Ia mengingatkan bahwa anggota Polri seharusnya menjadi pengayom masyarakat, bukan malah mempertontonkan tindakan yang terkesan premanisme, terutama di tengah gencar-gencarnya Polri memberantas aksi premanisme.
Lebih lanjut, ART menyatakan dukungannya kepada keluarga korban yang keberatan atas insiden tersebut. Ia menilai wajar dan manusiawi jika ayah korban tidak menerima perlakuan terhadap anaknya, yang disebutnya sebagai masalah sepele yang seharusnya bisa dimaklumi oleh seorang calon jenderal.
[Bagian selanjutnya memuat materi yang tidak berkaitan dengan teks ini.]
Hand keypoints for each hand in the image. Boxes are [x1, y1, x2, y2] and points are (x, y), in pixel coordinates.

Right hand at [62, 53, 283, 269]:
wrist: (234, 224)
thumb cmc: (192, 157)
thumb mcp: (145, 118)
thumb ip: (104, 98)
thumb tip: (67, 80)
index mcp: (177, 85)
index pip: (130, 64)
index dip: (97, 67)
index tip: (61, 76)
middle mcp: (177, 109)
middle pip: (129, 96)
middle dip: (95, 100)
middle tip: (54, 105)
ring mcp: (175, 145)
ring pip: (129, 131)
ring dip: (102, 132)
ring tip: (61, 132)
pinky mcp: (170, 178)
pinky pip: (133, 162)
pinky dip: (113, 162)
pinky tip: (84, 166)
ART mendesak pimpinan Polda Sulteng untuk memberikan sanksi tegas kepada Dirsamapta. Ia memperingatkan bahwa jika tidak ada sanksi, masyarakat akan memberikan penilaian negatif kepada Polda Sulteng, bahkan memunculkan opini liar yang dapat merusak kepercayaan publik.
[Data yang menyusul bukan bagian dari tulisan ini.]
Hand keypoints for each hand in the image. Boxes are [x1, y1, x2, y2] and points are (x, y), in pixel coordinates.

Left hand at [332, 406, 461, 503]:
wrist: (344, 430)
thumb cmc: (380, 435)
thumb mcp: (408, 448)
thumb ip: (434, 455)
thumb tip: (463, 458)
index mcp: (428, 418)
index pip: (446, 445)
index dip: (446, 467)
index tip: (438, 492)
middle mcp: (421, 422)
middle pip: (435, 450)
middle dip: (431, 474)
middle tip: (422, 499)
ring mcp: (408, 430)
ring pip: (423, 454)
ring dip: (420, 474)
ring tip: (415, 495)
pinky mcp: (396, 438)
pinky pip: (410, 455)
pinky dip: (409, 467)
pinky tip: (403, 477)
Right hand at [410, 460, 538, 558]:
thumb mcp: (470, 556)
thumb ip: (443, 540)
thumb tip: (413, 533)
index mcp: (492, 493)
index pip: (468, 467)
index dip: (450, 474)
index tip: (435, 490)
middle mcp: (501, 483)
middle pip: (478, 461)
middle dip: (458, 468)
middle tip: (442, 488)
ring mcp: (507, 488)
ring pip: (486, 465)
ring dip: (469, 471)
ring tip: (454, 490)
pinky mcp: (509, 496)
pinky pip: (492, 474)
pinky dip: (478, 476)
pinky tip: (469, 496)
“Jangan biarkan masyarakat memberi penilaian yang tidak-tidak kepada Polda Sulteng. Ternyata bukan hanya Dirsamapta seorang yang arogan, tapi juga Polda Sulteng secara umum. Penilaian begini akan membuyarkan kepercayaan publik terhadap institusi kepolisian,” tandas Sekjen Laskar Merah Putih ini.